Par un nouveau mémoire, enregistré le 22 décembre 2025, M. B..., représenté par Me Maillard, d’une part, se désiste de ses conclusions aux fins d’injonction et d’astreinte, et, d’autre part, maintient ses conclusions présentées sur le fondement de l’article L. 761-1 du code de justice administrative, demandant à ce que l’Etat soit condamné à lui verser la somme de 1 500 euros au titre de ces dispositions.

Il fait valoir que le récépissé de demande de renouvellement de titre de séjour portant autorisation de travail ne lui a été adressé que le 17 décembre 2025, soit deux jours après la saisine du tribunal et alors que le préfet a accusé réception de la requête introductive d’instance le 16 décembre 2025, et qu’il est indéniable que cette délivrance a été impulsée grâce aux diligences de son conseil et à l’existence de la présente procédure.


Vu les autres pièces du dossier.

Vu :

l’accord franco-algérien du 27 décembre 1968 modifié, relatif à la circulation, à l’emploi et au séjour des ressortissants algériens et de leurs familles ;
-
le code de l’entrée et du séjour des étrangers et du droit d’asile ;
-
le code de justice administrative.


Le président du tribunal a désigné M. Chabauty, premier conseiller, en application des dispositions de l’article L. 511-2 du code de justice administrative, pour statuer sur les requêtes en référé.




Considérant ce qui suit :


Le 17 décembre 2024, M. A... B..., ressortissant algérien né le 29 septembre 1999, s’est vu délivrer un certificat de résidence algérien portant la mention « salarié » valable jusqu’au 16 décembre 2025, dont il a demandé le renouvellement par des courriers reçus le 1er octobre 2025 par les services de la sous-préfecture de Sarcelles, le requérant faisant valoir qu’il a également sollicité, à cette occasion, la délivrance d’un certificat de résidence algérien d’une durée de dix ans. Par la présente requête, M. B... demande au juge des référés, statuant sur le fondement des dispositions de l’article L. 521-3 du code de justice administrative, d’enjoindre au préfet du Val-d'Oise de lui délivrer un récépissé de demande de renouvellement de titre de séjour portant autorisation de travail.
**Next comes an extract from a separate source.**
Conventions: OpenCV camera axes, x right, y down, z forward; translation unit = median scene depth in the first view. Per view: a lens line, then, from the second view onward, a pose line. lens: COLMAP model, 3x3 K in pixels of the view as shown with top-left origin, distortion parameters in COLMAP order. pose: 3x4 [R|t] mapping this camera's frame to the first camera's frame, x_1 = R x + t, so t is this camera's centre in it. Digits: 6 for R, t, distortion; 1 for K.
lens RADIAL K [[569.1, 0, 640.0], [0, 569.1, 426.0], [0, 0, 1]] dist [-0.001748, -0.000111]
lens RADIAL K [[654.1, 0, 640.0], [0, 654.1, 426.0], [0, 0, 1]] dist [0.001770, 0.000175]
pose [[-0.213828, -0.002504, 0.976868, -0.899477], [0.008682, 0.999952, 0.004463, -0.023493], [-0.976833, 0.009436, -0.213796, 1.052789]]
Sur les conclusions aux fins d’injonction et d’astreinte :

Par un mémoire enregistré le 22 décembre 2025, M. B... indique au tribunal qu’il se désiste de ses conclusions aux fins d’injonction et d’astreinte. Ce désistement est pur et simple. Rien ne s’oppose à ce qu’il en soit donné acte.

Sur les frais liés à l’instance :

Il n’y a pas lieu, dans les circonstances de l’espèce, de mettre à la charge de l’Etat la somme que M. B... demande au titre des frais liés à l’instance.



O R D O N N E :



Article 1er :
Il est donné acte du désistement des conclusions aux fin d’injonction et d’astreinte présentées par M. B....

Article 2 :
Le surplus des conclusions de la requête de M. B... est rejeté.

Article 3 :
La présente ordonnance sera notifiée à M. A... B... et au ministre de l’intérieur.
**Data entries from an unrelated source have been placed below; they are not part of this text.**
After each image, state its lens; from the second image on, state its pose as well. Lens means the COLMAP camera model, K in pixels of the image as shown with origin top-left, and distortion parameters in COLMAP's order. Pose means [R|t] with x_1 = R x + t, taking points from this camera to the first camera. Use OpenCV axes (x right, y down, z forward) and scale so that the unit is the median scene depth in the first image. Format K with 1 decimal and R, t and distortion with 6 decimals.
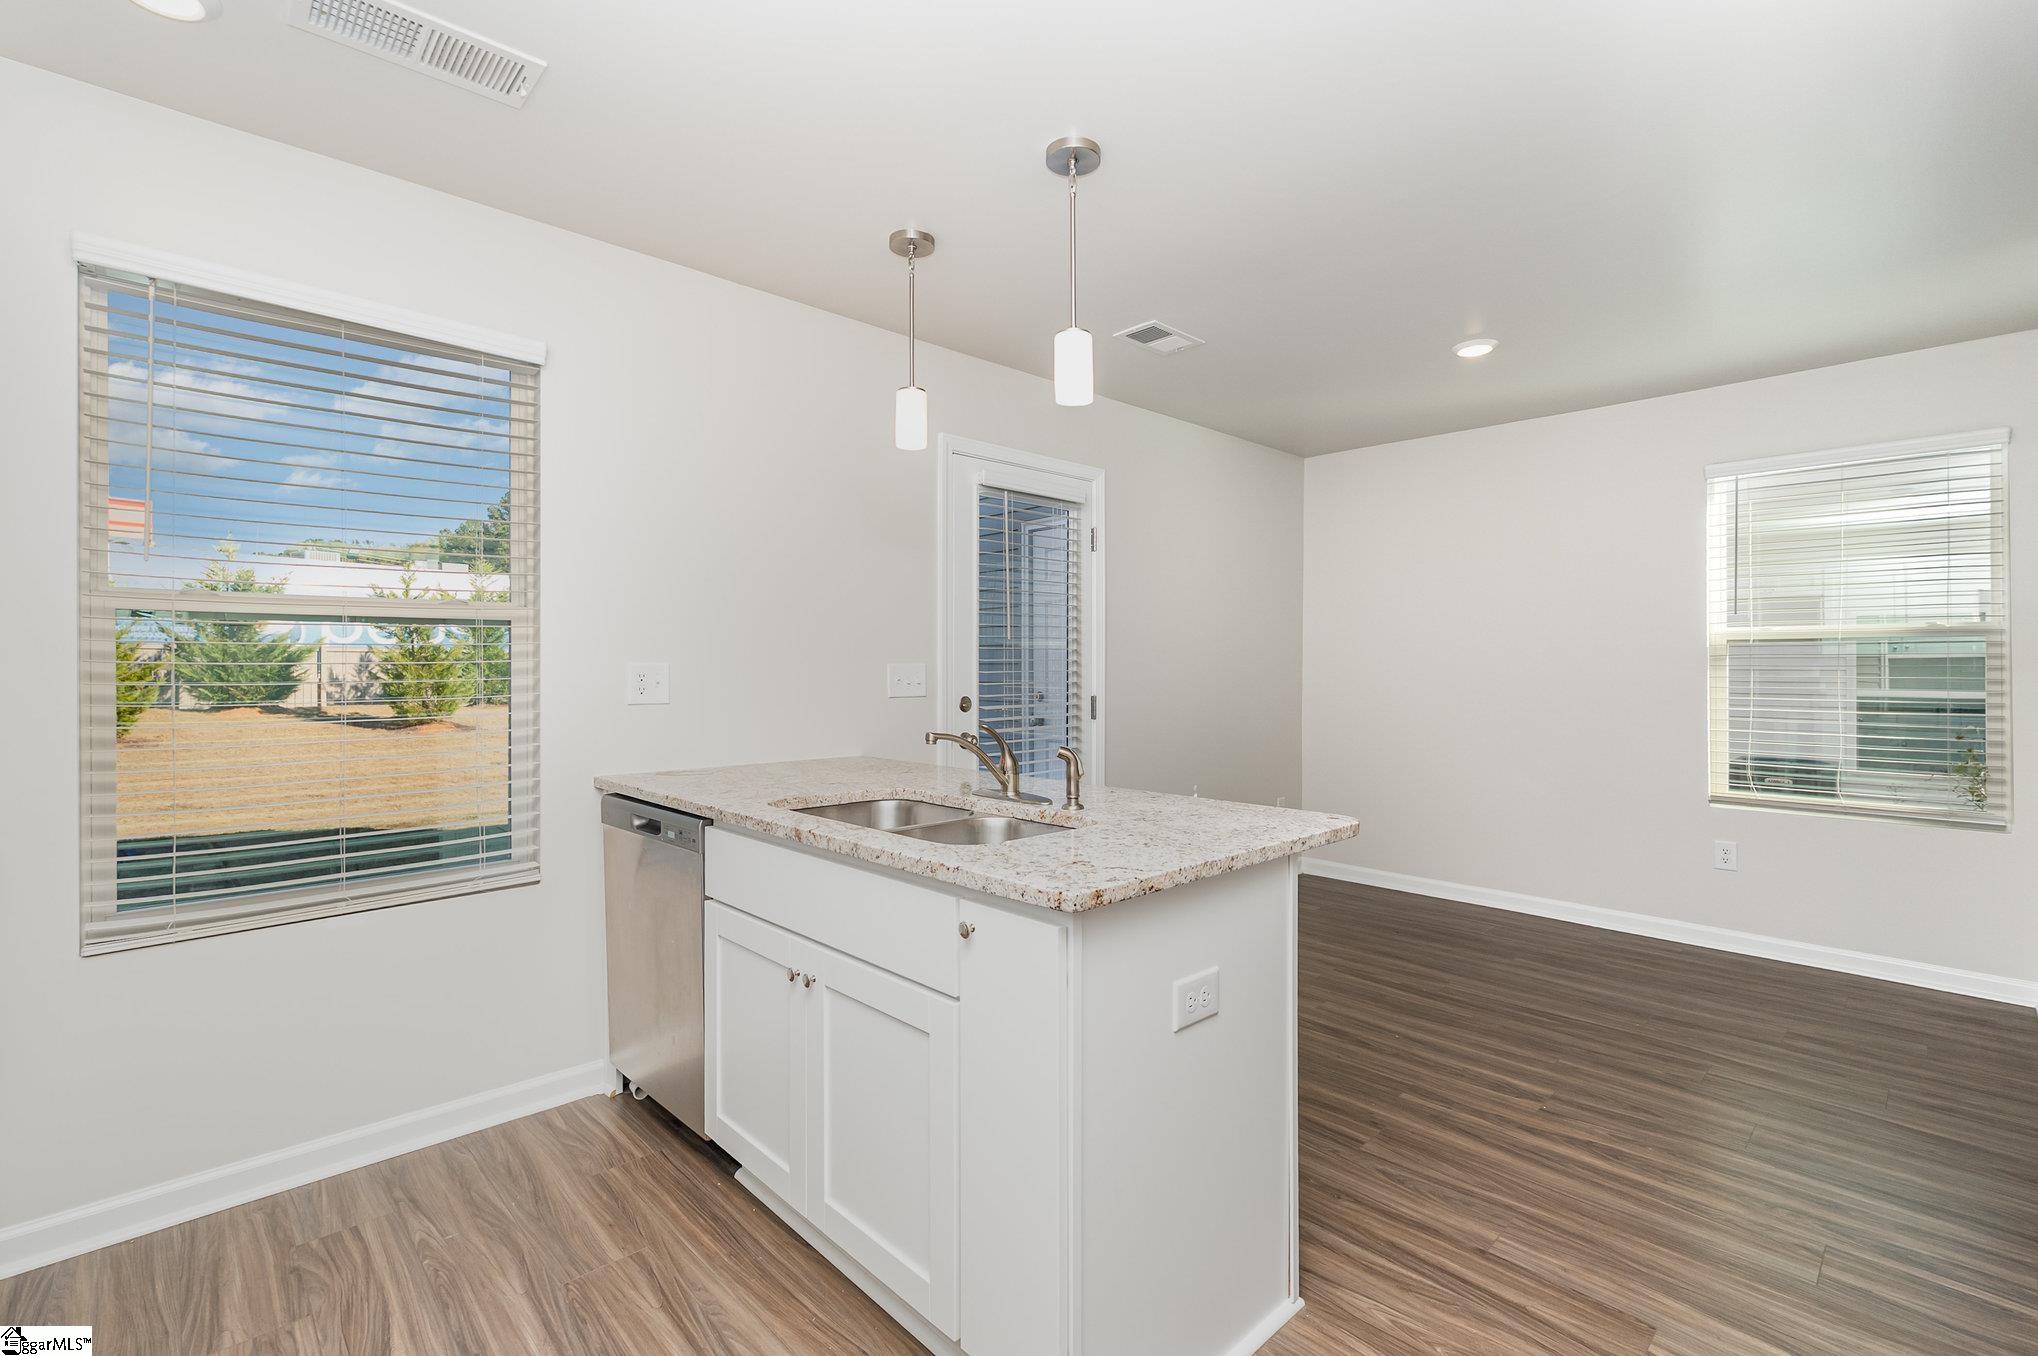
lens RADIAL K [[903.8, 0, 1012.7], [0, 903.8, 666.5], [0, 0, 1]] dist [-0.003686, -0.000727]
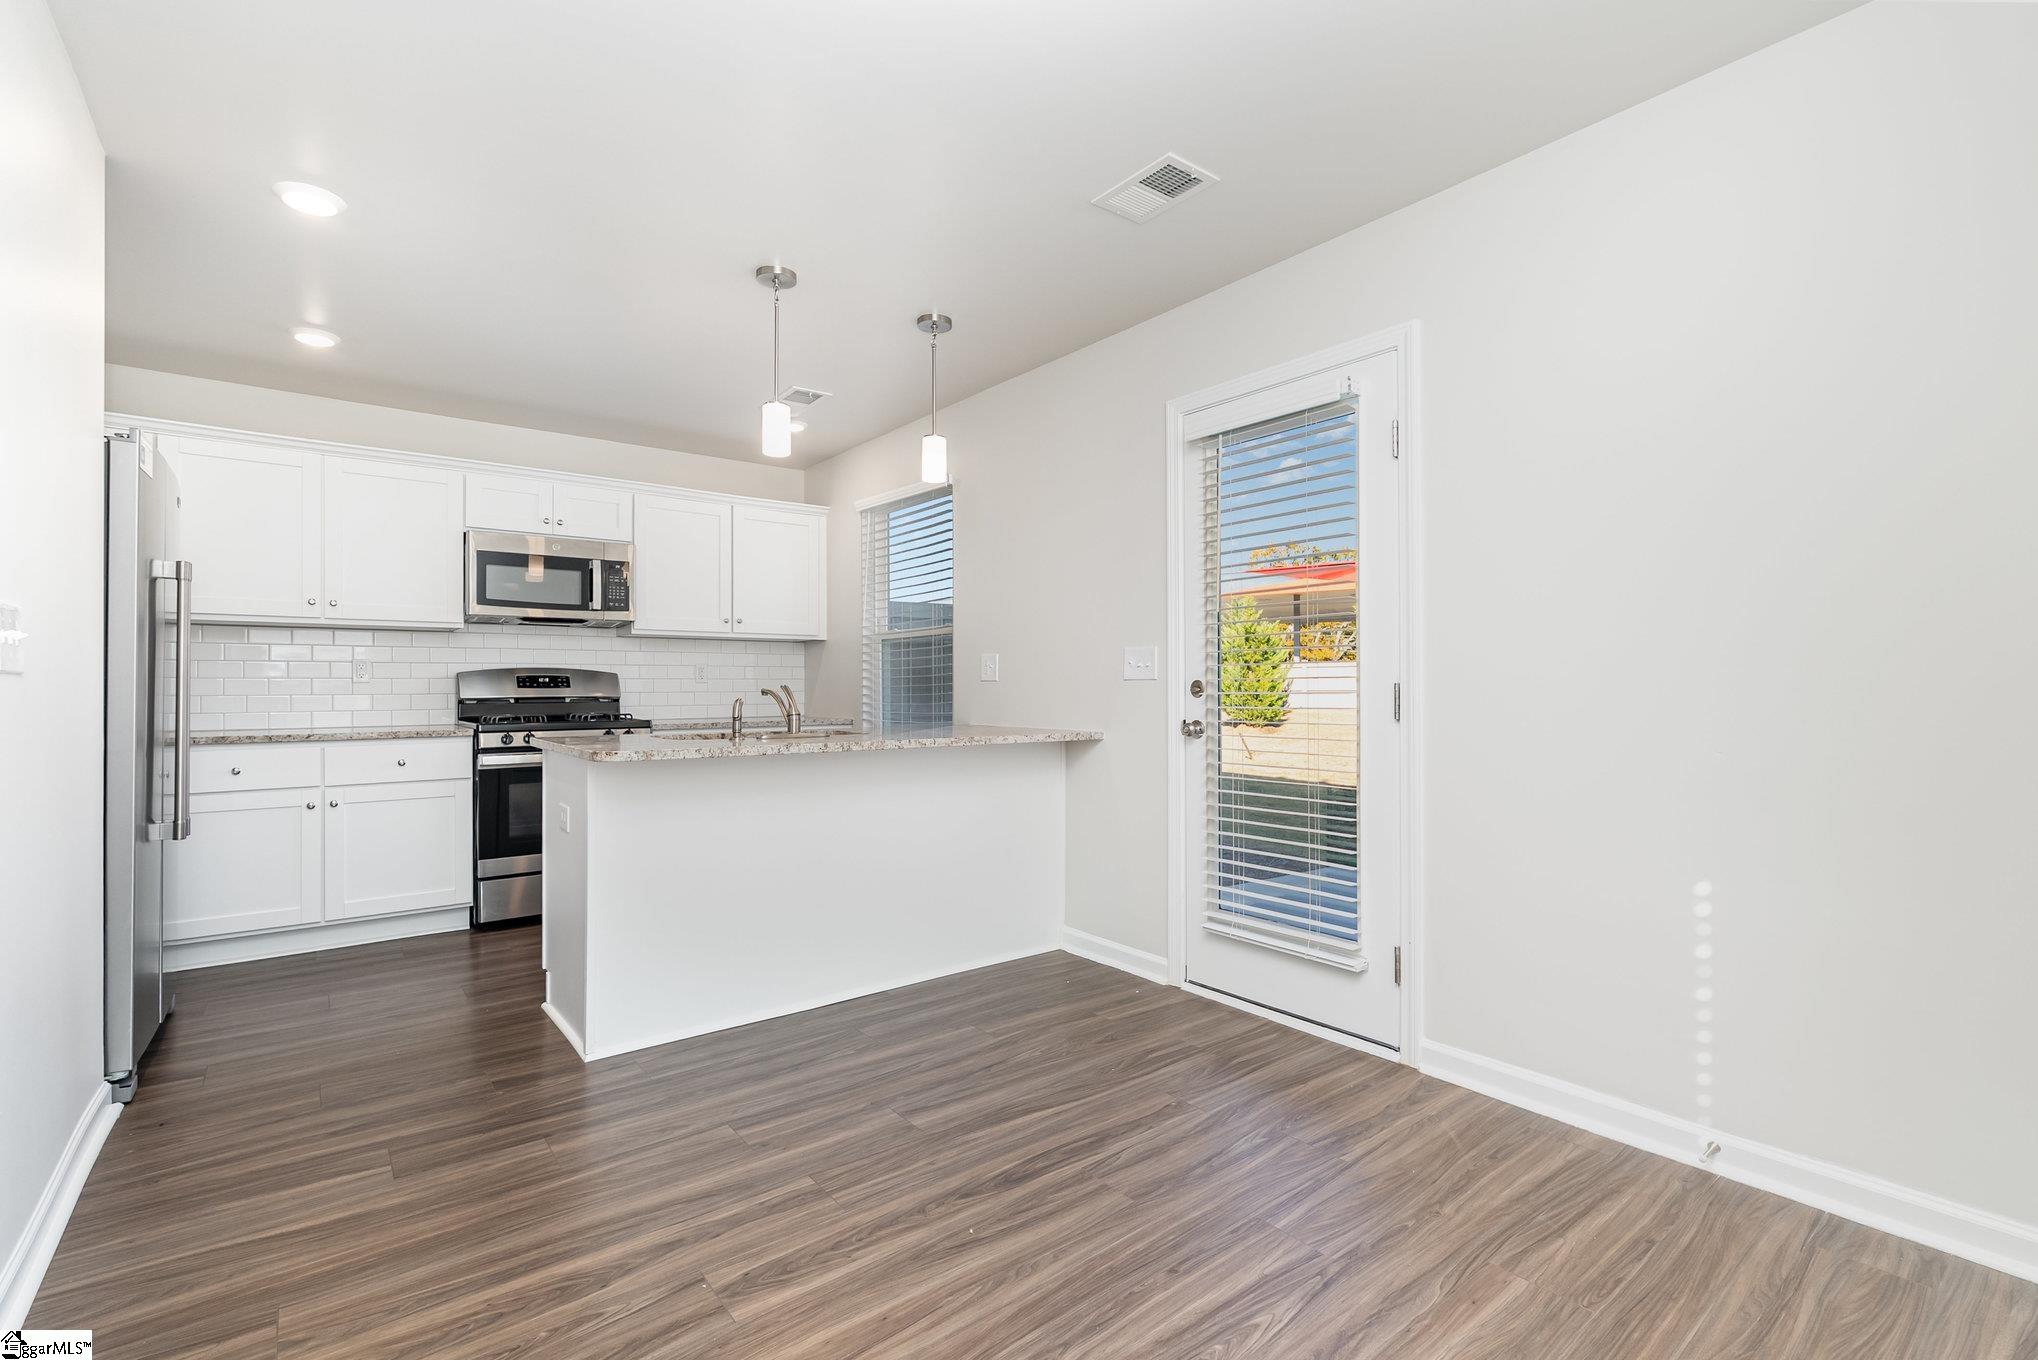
lens RADIAL K [[903.8, 0, 1018.4], [0, 903.8, 683.6], [0, 0, 1]] dist [-0.003686, -0.000727]
pose [[-0.086080, -0.002260, -0.996286, 0.891428], [-0.002092, 0.999996, -0.002087, 0.040698], [0.996286, 0.001904, -0.086085, 0.936057]]
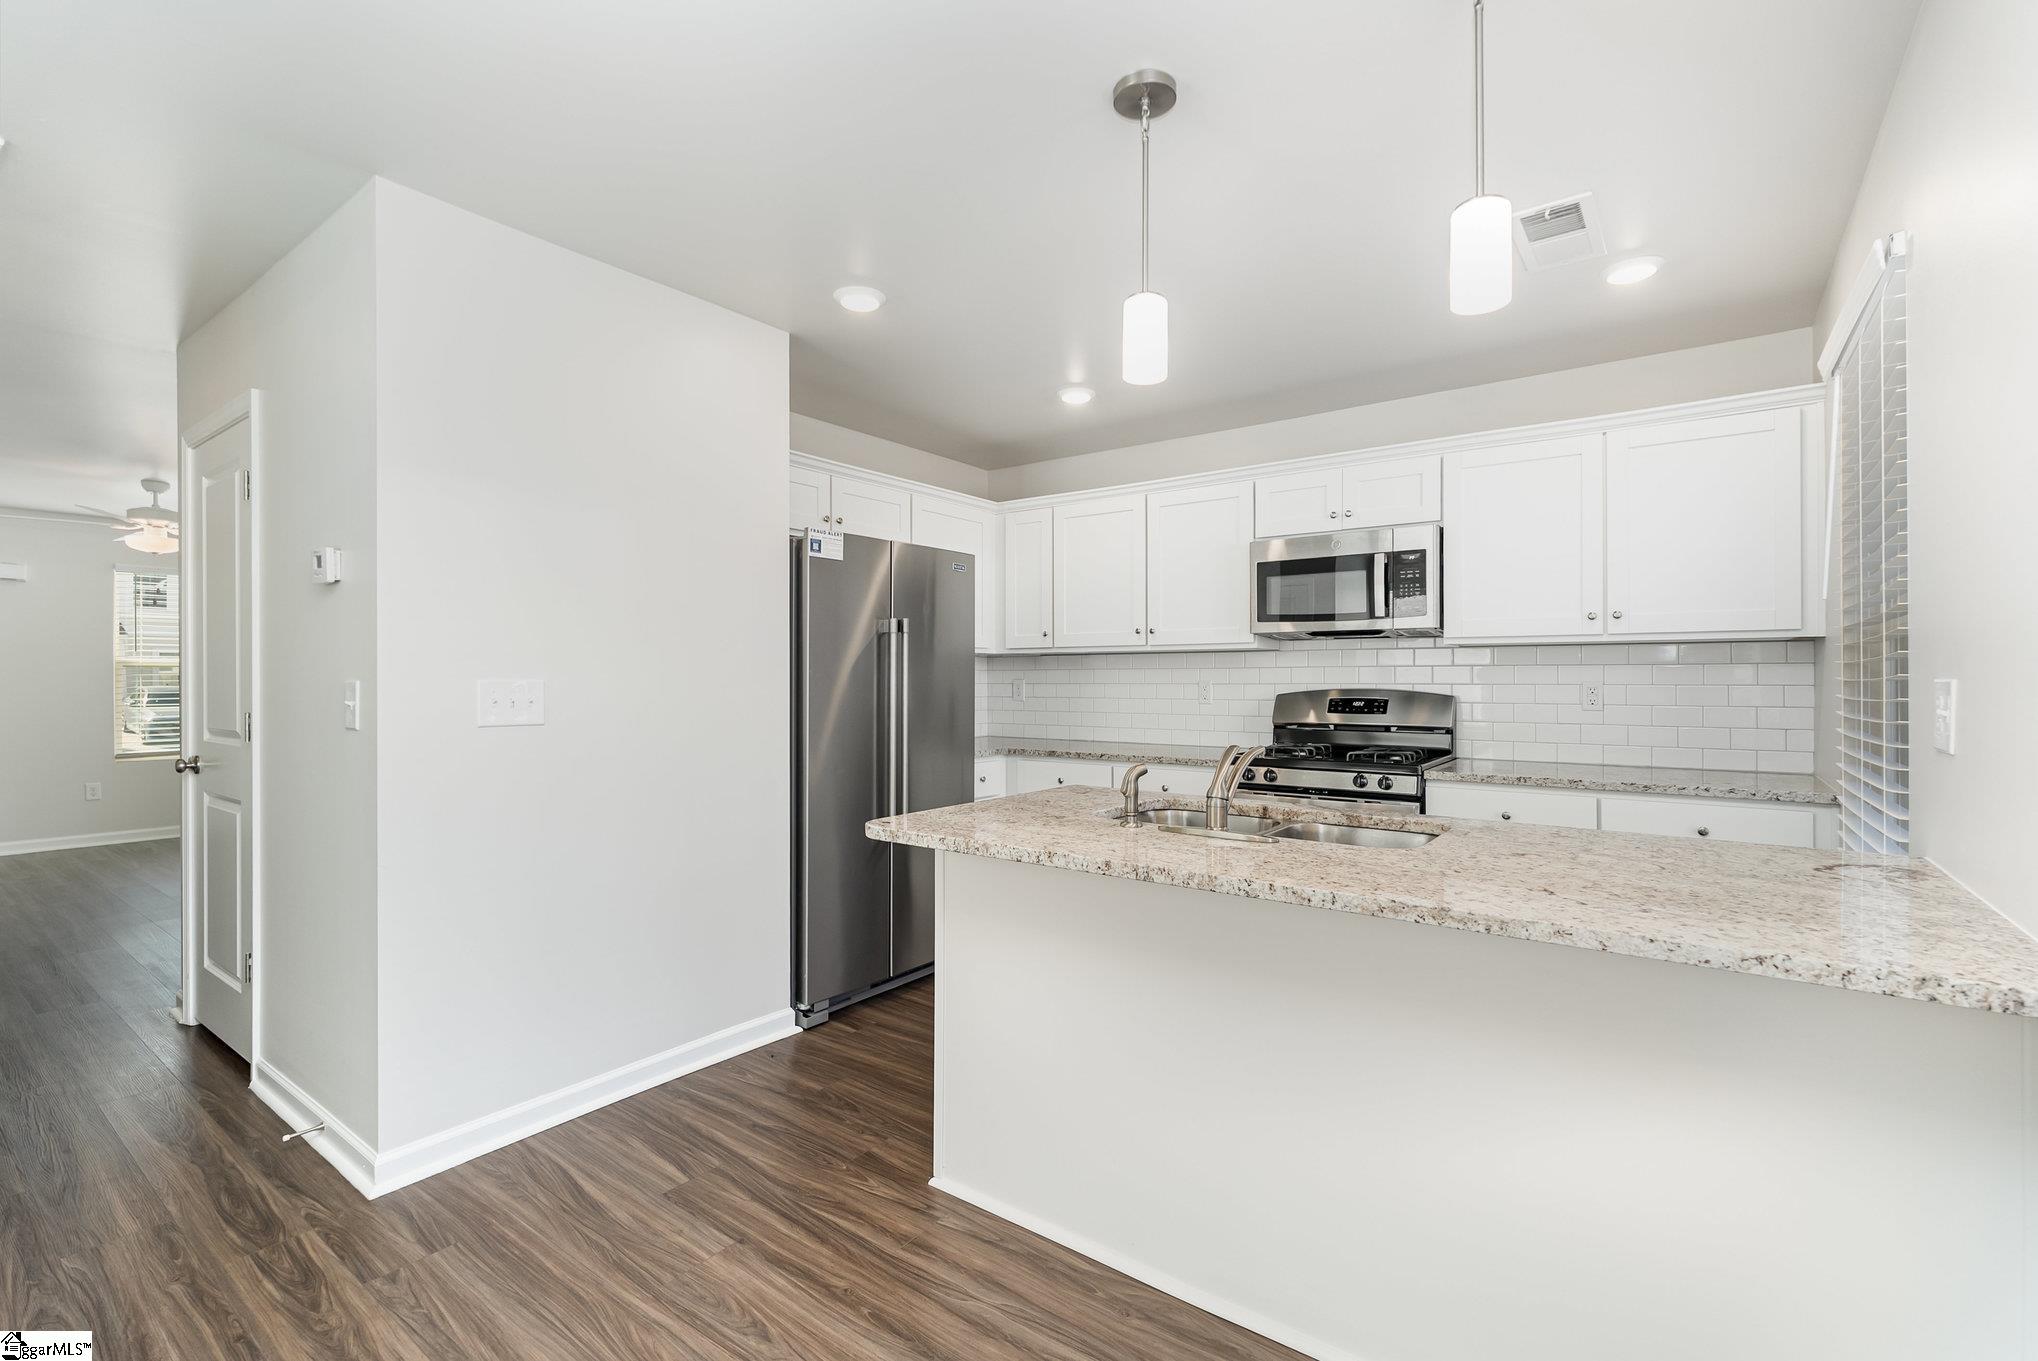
lens RADIAL K [[903.8, 0, 1021.8], [0, 903.8, 675.9], [0, 0, 1]] dist [-0.003686, -0.000727]
pose [[-0.984190, 0.000909, -0.177115, 0.212687], [0.000417, 0.999996, 0.002816, -0.004586], [0.177117, 0.002698, -0.984186, 1.150128]]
Copie en sera adressée au préfet du Val-d'Oise.


Fait à Cergy, le 14 janvier 2026.

Le juge des référés,

signé

C. Chabauty


La République mande et ordonne au ministre de l’intérieur en ce qui le concerne ou à tous commissaires de justice à ce requis en ce qui concerne les voies de droit commun contre les parties privées, de pourvoir à l’exécution de la présente décision.